[Saved data entries]
..........

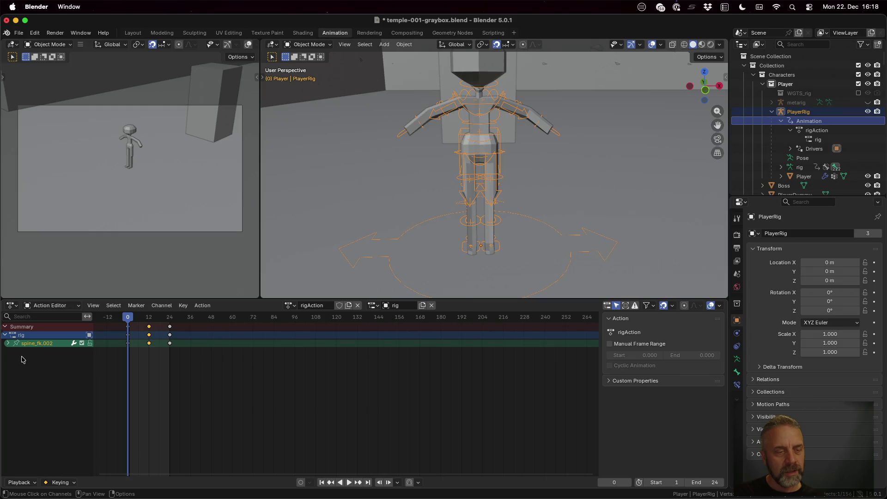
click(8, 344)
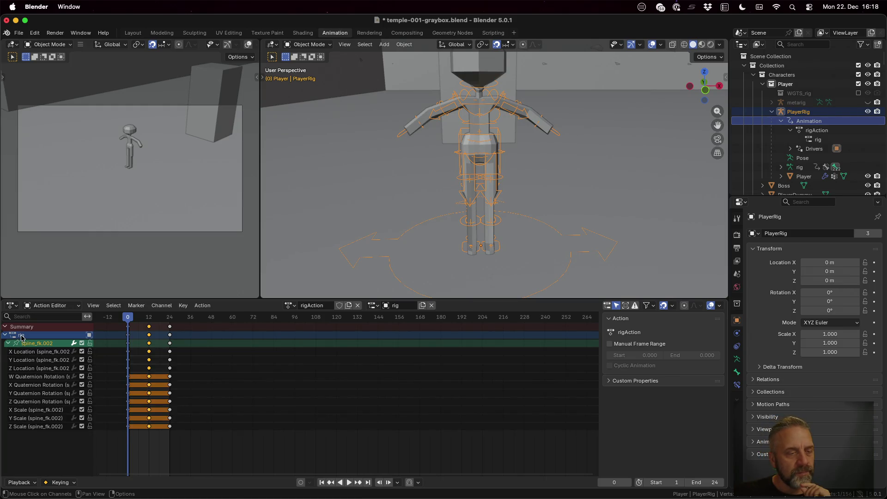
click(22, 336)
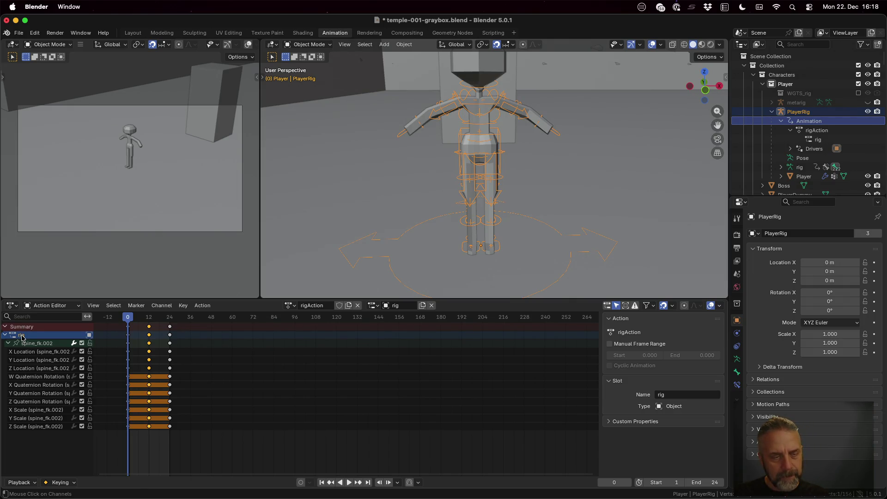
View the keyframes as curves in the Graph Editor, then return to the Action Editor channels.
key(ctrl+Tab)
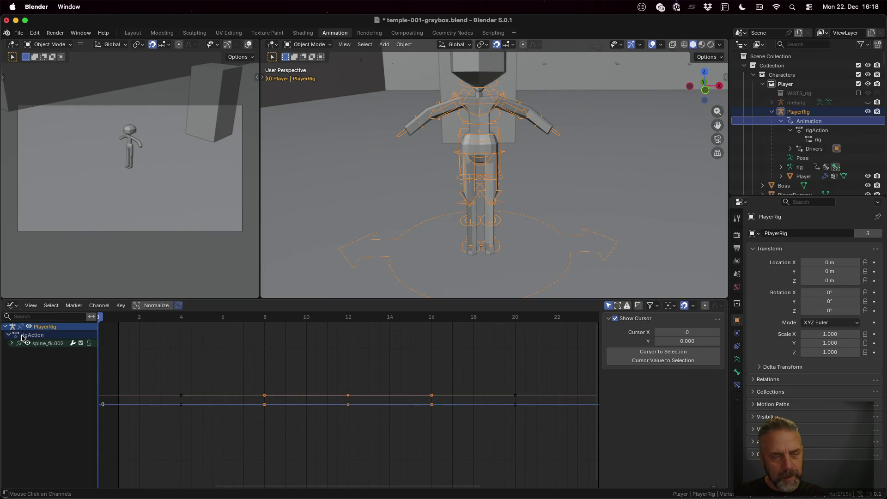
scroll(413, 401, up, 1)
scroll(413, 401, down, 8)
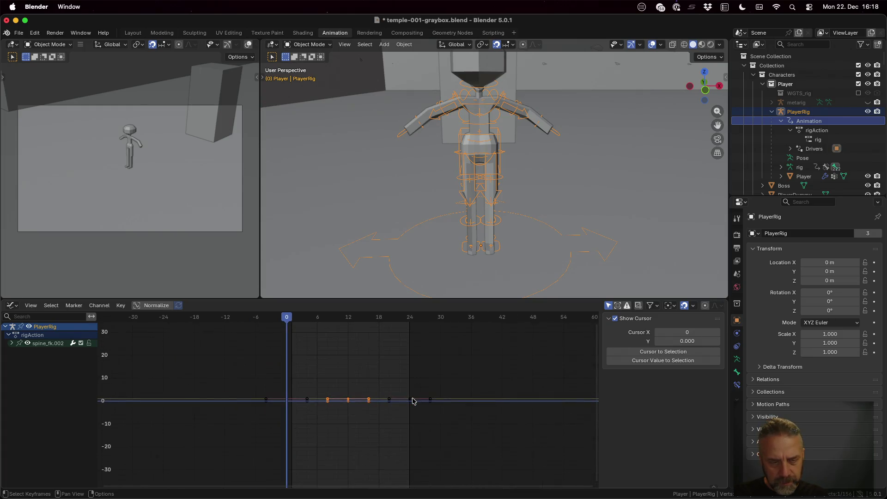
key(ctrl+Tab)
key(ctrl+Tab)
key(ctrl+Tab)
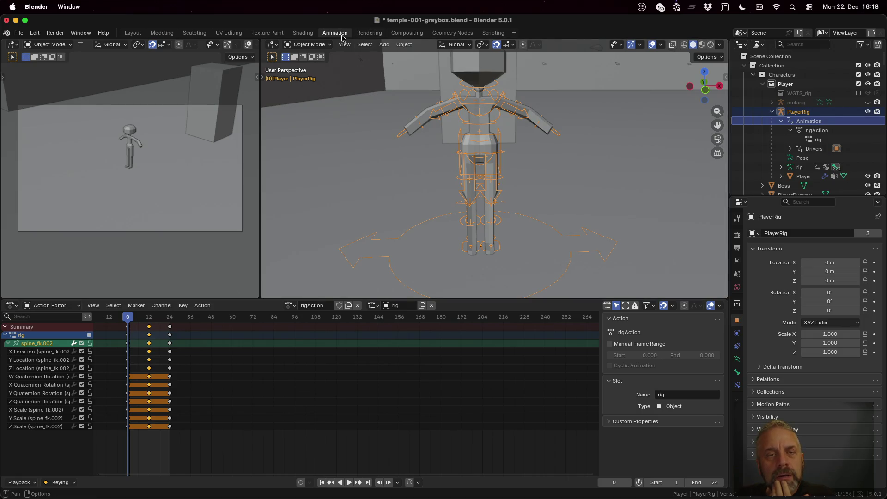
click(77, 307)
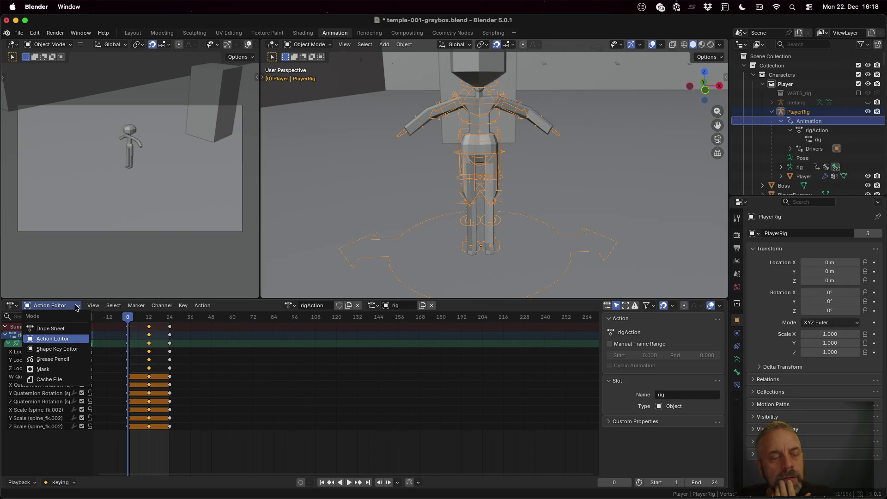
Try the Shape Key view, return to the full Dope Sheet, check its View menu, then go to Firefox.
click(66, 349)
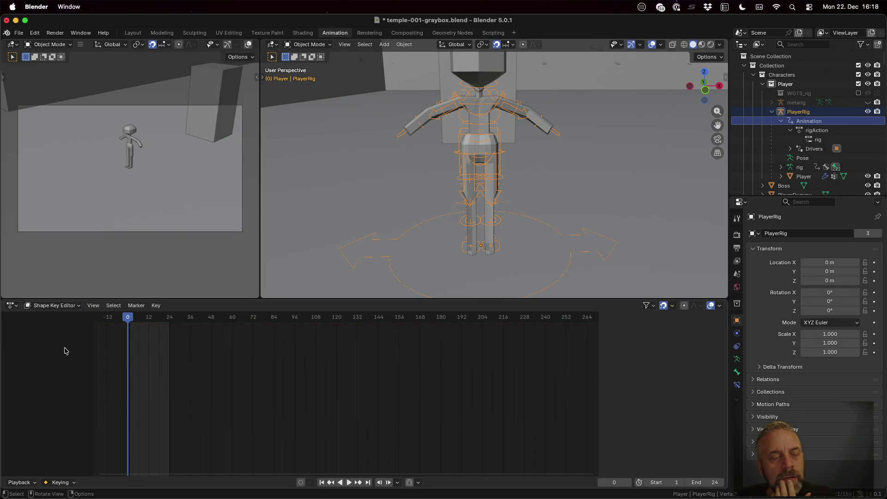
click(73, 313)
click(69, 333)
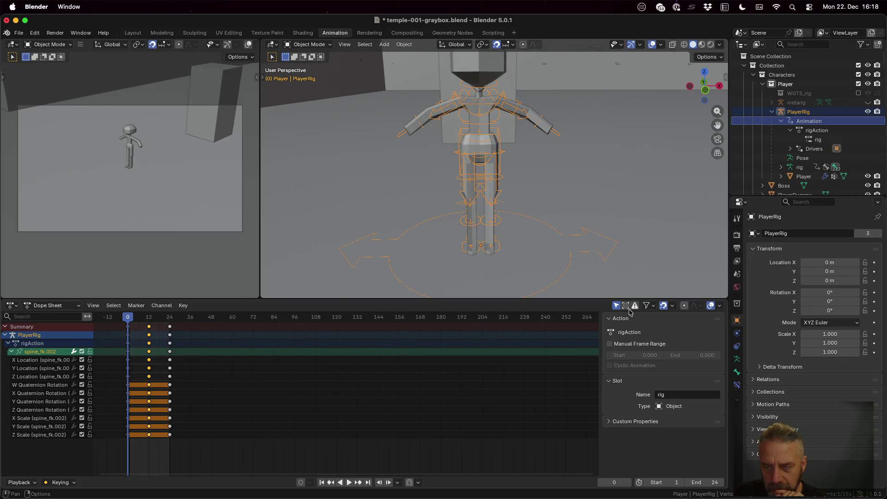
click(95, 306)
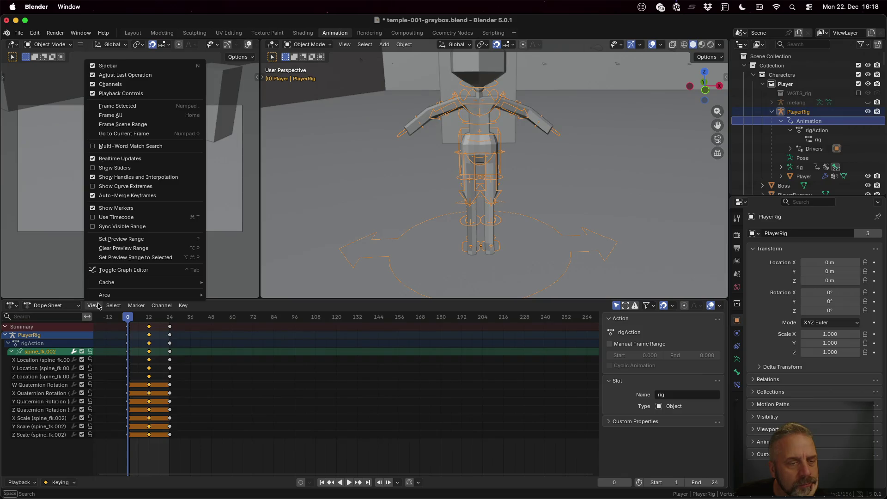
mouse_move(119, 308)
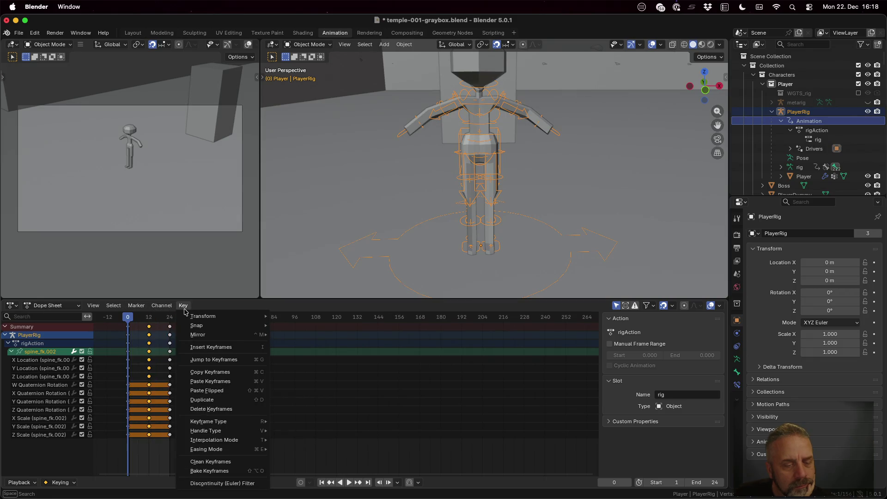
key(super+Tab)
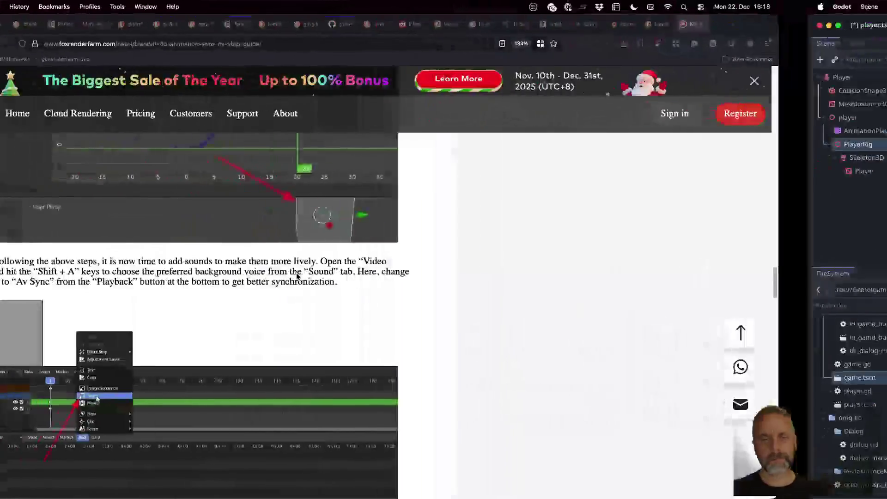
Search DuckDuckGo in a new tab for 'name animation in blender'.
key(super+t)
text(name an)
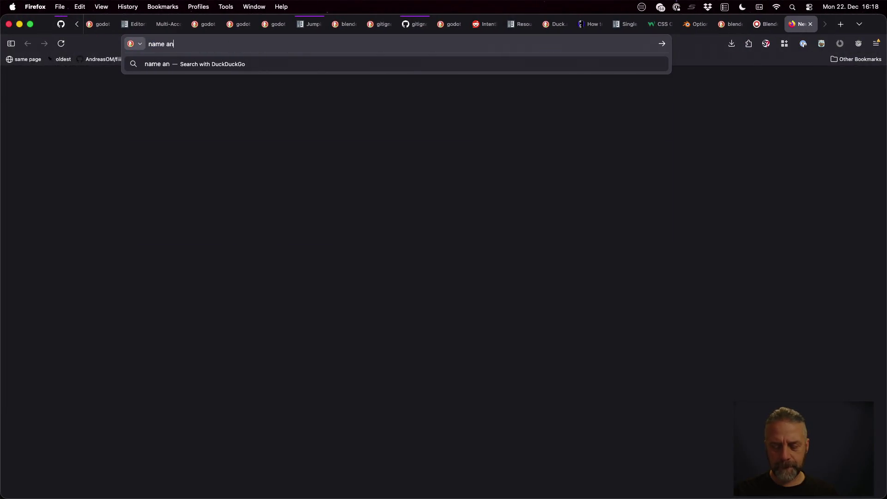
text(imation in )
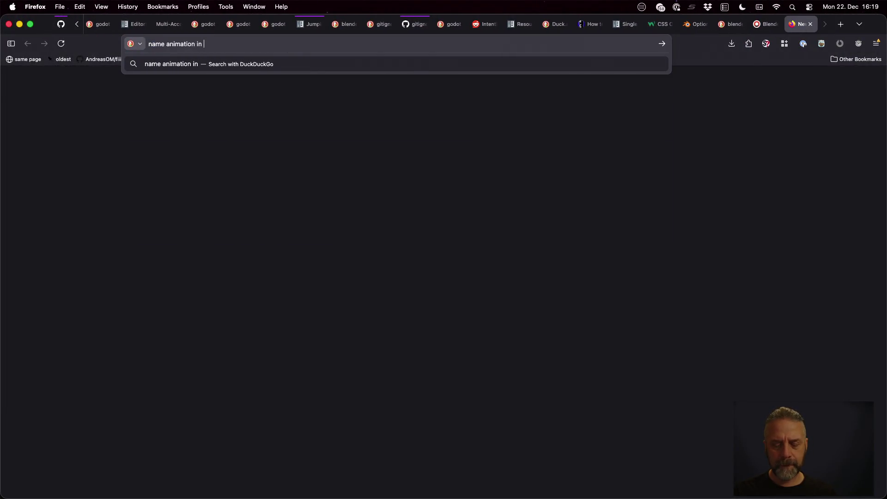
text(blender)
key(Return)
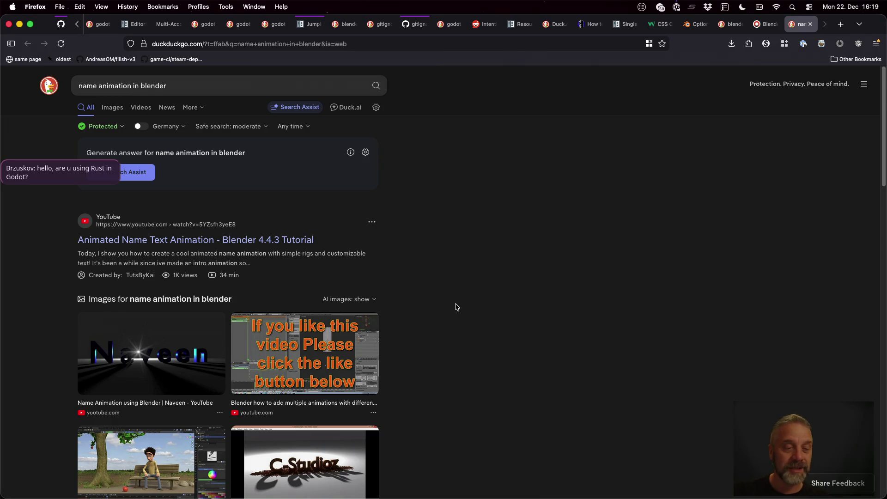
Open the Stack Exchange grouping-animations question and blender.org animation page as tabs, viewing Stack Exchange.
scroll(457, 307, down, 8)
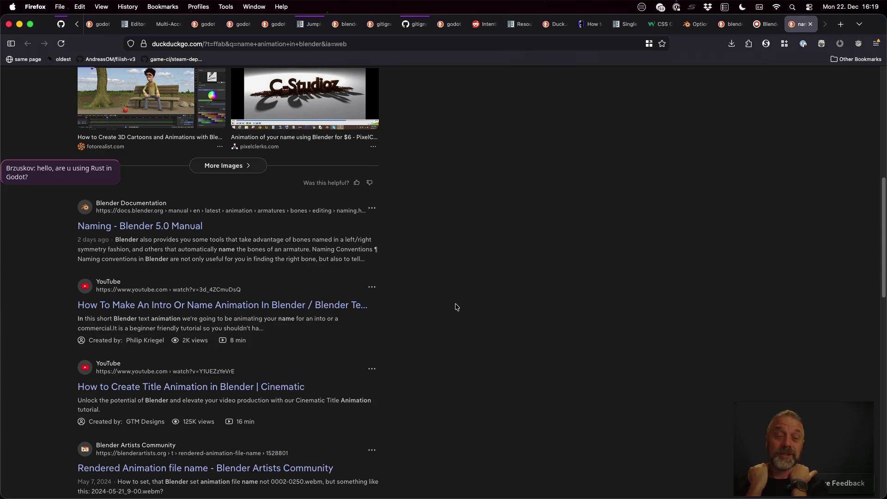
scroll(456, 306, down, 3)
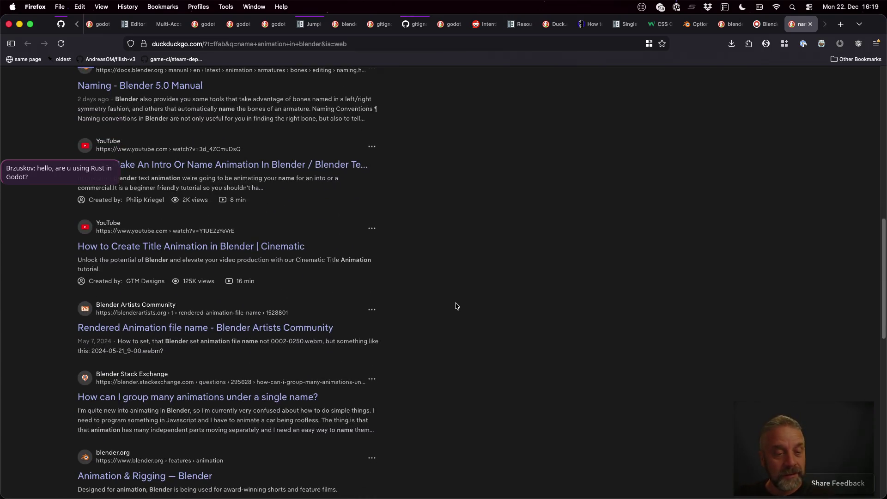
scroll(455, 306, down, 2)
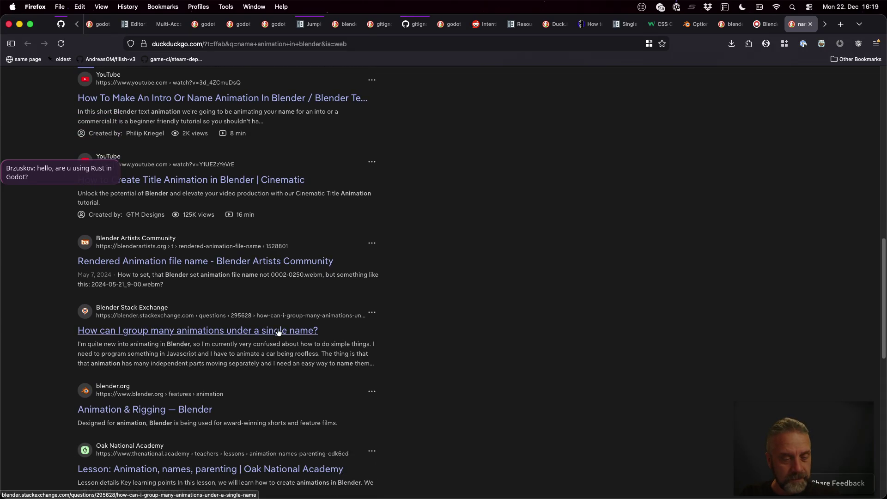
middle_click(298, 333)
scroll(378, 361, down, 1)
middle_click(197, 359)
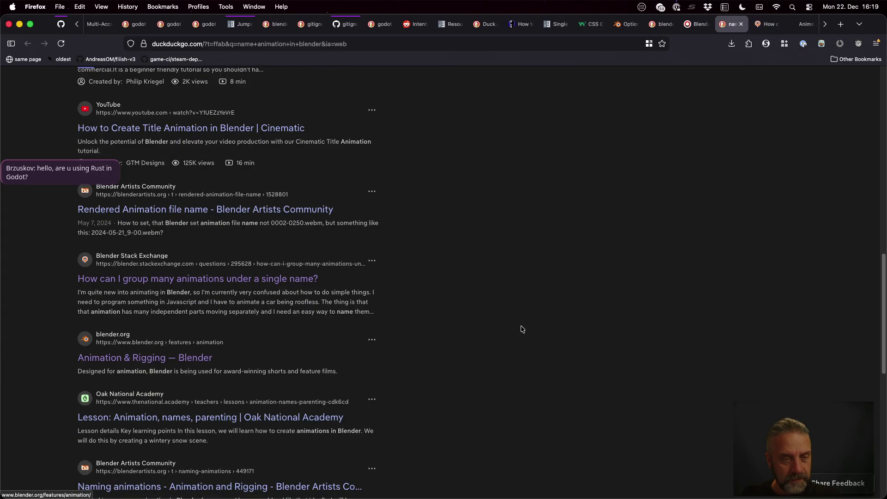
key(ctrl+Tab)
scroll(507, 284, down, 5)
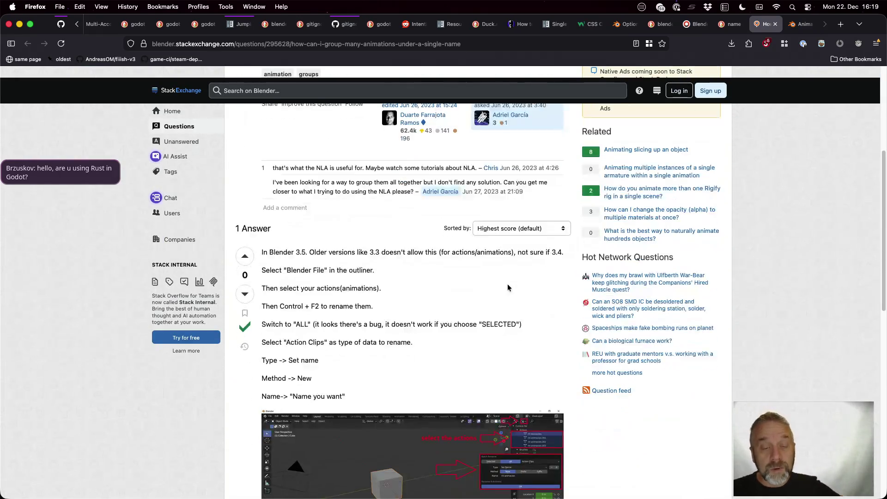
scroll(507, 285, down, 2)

..........

● PROBLEM TO SOLVE:
Which lines above contain the word "text"? Copy each one.

● TASK RESPONSE:
text(name an)
text(imation in )
text(blender)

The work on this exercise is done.